Auf den schrecklichen Tatablauf möchten wir nicht näher eingehen, zumal aus ermittlungstaktischen Gründen hierüber kaum etwas öffentlich bekannt ist. Nur so viel: Stephanie wurde vermutlich missbraucht und der Täter warf sie, um die Tat zu vertuschen, von der Teufelstalbrücke. Todesursächlich soll dieser Sturz bzw. die hieraus resultierenden Verletzungen gewesen sein. Stephanie könnte also beim Sturz noch gelebt haben.

Spur 4.3.1 führte zu einem nunmehr 65-jährigen Lkw-Fahrer, der in Berlin lebt. Was genau Claudia Becker zur Überzeugung brachte, dass es sich hier um den Tatverdächtigen im Fall Stephanie handelte, bleibt vorerst unter Verschluss. Jedoch war sich Becker sicher: das musste er sein. Der Mann hatte zwar für den Mord an Bernd Beckmann ein Alibi, nicht jedoch für den an Stephanie. Und der Tatverdächtige ist polizeibekannt, hatte zuvor bereits wegen Kindesmissbrauchs in Haft gesessen.

Anfang März 2018 erfolgte dann die Festnahme. Das Spezialeinsatzkommando rückte an der Berliner Wohnung des Tatverdächtigen an, sägte die Wohnungstür auf und wurde von dem 65-Jährigen mit einer Eisenstange in den Händen empfangen. Es folgte ein kurzes Handgemenge und dann klickten die Handschellen.

Noch in seiner Wohnung gab der Tatverdächtige die Tat zu, lange genug hatte er diese Last mit sich herum getragen. Als Kollegin Becker von dem Geständnis erfuhr, sagte sie: “Ich wusste, dass wir doch auf der richtigen Spur waren, dass ich meinem Bauchgefühl vertrauen kann.”

Sie und ihr Team freuen sich, dass sie hier nach vielen Jahren noch einen Ermittlungserfolg erzielen konnte.

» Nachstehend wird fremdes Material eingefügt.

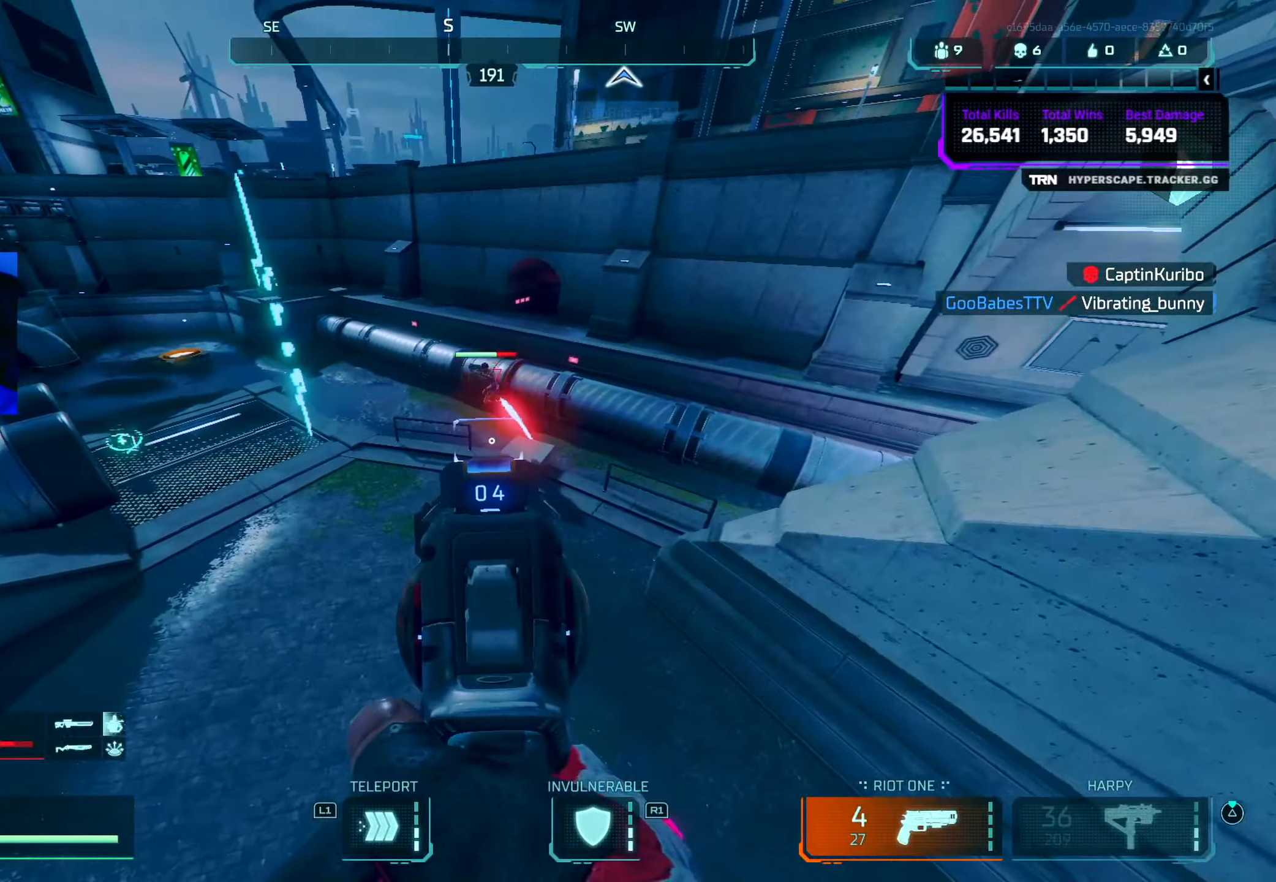
{"buttons": ["L2"], "left_stick": "up-left", "right_stick": "up-left", "events": [[34, "left_stick", "up"], [134, "left_stick", "up-left"], [134, "right_stick", "up-left"]]}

Doch ihre Arbeit ist noch nicht zu Ende, denn die Fälle von Bernd Beckmann und Ramona Kraus warten ebenfalls auf ihre Aufklärung und Kollegen Becker und ihr Team sind entschlossen, auch hier erfolgreich zu sein.

Vielen Dank an Claudia Becker und ihr Team, die unermüdlich und unnachgiebig weiter ermitteln und so dafür sorgen, dass der Täter seine gerechte Strafe erhält. Mord verjährt nie und das ist auch gut so. Vielleicht ist dieser Ermittlungserfolg für die Hinterbliebenen ein wichtiger Schritt bei der Verarbeitung, so dass sie Gewissheit erhalten, was genau geschehen war und dass der Täter hierfür auch bestraft wird.